Exercise details: In the records below, repeat word for word only the lines starting at the one that contains "left elbow: (380, 199)" and ending at the one that contains "right back paw: (173, 161)", pictures excluded.

Given records:
○ ○ ○ ○ ○ ○ ○

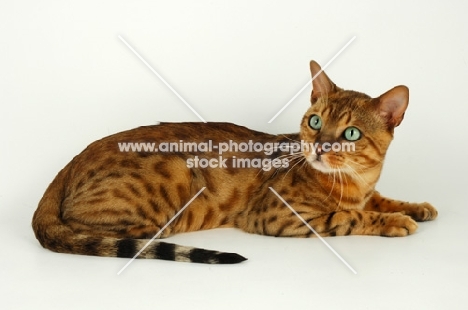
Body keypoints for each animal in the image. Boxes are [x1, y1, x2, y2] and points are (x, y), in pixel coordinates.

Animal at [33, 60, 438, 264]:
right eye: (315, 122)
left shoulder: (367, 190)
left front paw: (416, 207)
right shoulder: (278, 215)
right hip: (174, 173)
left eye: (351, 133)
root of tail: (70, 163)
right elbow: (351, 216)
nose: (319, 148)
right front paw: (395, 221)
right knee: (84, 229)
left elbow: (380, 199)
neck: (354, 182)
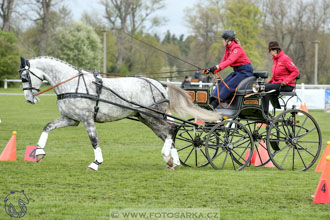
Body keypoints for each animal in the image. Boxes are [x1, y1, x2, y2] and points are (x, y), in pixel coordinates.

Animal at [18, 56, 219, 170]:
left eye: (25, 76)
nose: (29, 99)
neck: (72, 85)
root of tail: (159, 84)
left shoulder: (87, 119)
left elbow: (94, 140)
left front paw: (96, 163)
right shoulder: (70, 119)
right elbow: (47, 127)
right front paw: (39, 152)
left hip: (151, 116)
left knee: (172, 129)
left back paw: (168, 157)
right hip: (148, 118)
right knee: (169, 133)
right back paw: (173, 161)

○ ○ ○ ○ ○ ○ ○

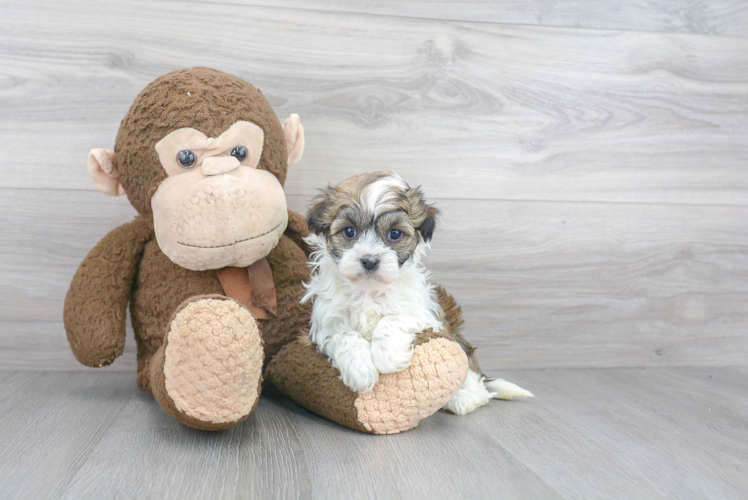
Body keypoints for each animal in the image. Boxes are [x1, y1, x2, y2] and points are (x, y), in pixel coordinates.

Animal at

○ ○ ○ ○ ○ ○ ○

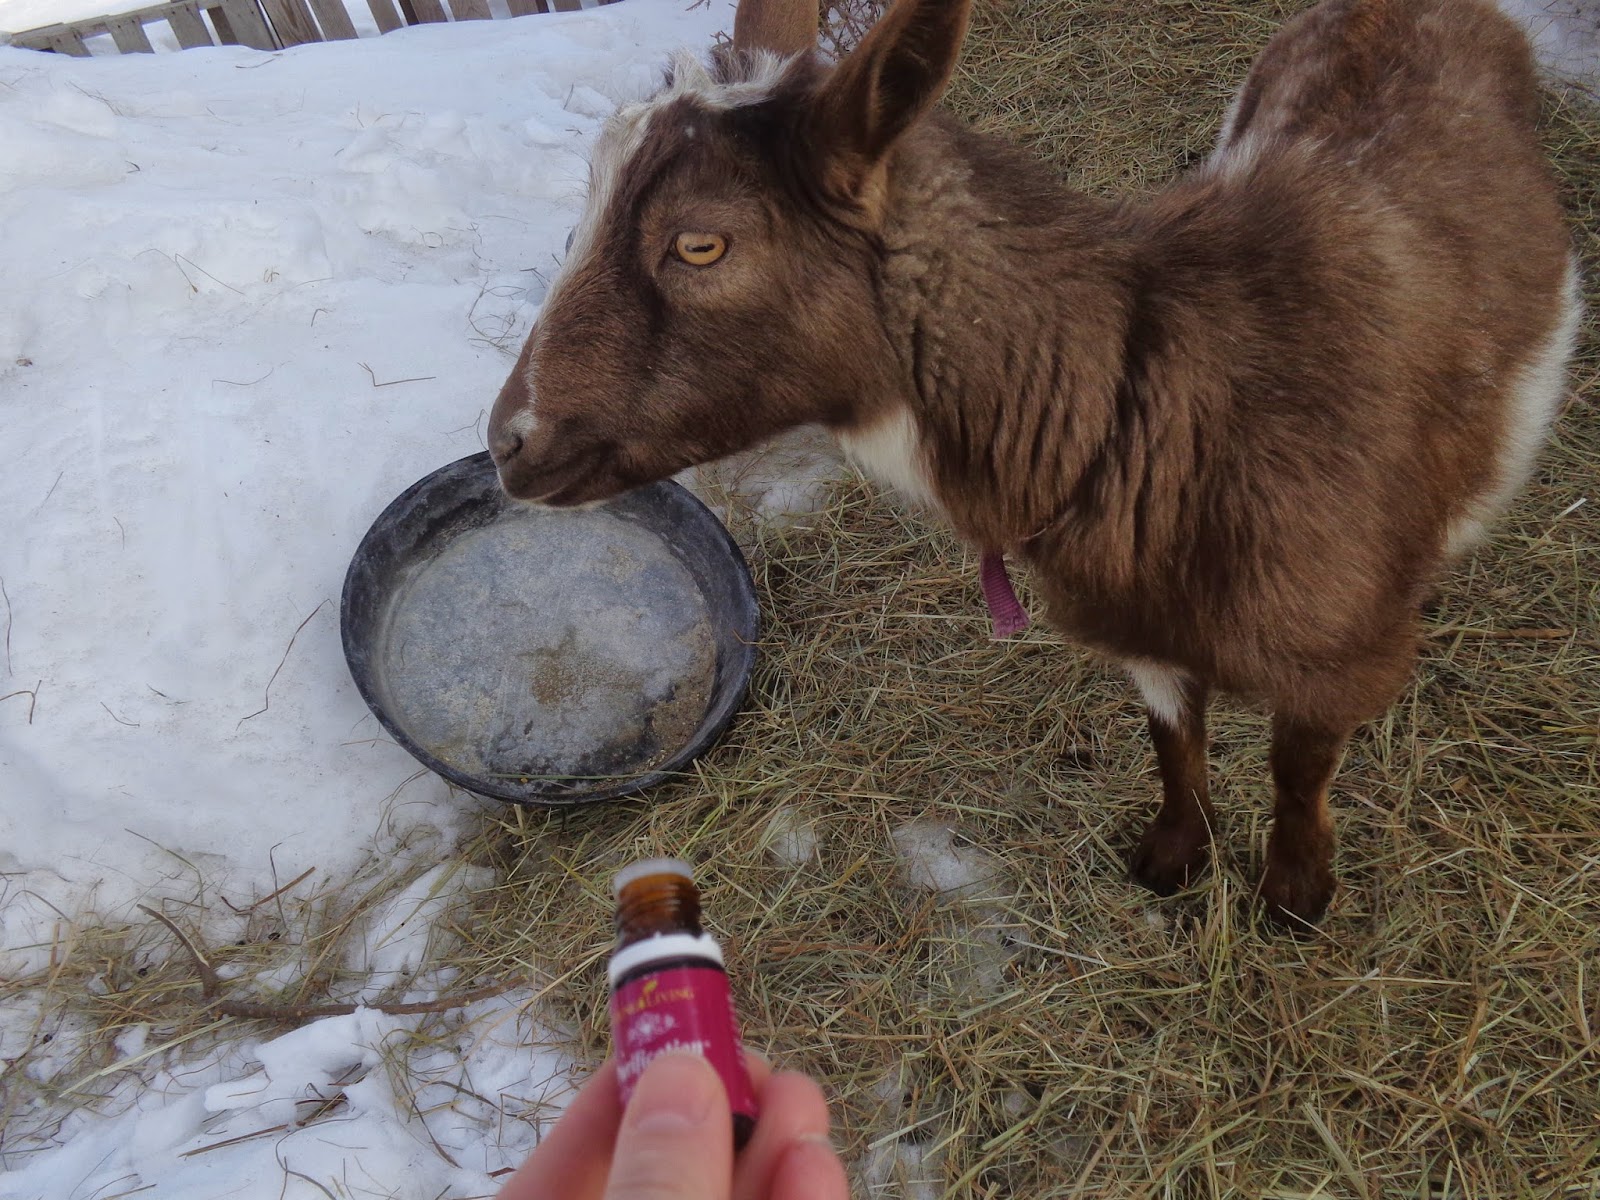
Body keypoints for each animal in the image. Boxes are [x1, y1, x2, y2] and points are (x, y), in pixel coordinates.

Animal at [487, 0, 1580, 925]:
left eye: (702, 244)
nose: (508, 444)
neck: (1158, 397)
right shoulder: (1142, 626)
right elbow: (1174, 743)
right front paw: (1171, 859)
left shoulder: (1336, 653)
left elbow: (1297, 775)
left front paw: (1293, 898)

○ ○ ○ ○ ○ ○ ○

Task result:
left elbow: (380, 199)
neck: (354, 182)
Body keypoints for each animal in the image. Boxes are [x1, y1, x2, y2] and points are (x, y), in pixel coordinates.

Animal at [18, 56, 219, 170]:
left eye: (25, 76)
nose: (29, 99)
neck: (72, 85)
root of tail: (159, 84)
left shoulder: (87, 119)
left elbow: (94, 140)
left front paw: (96, 163)
right shoulder: (70, 119)
right elbow: (47, 127)
right front paw: (39, 152)
left hip: (151, 116)
left knee: (172, 129)
left back paw: (168, 157)
right hip: (148, 118)
right knee: (169, 133)
right back paw: (173, 161)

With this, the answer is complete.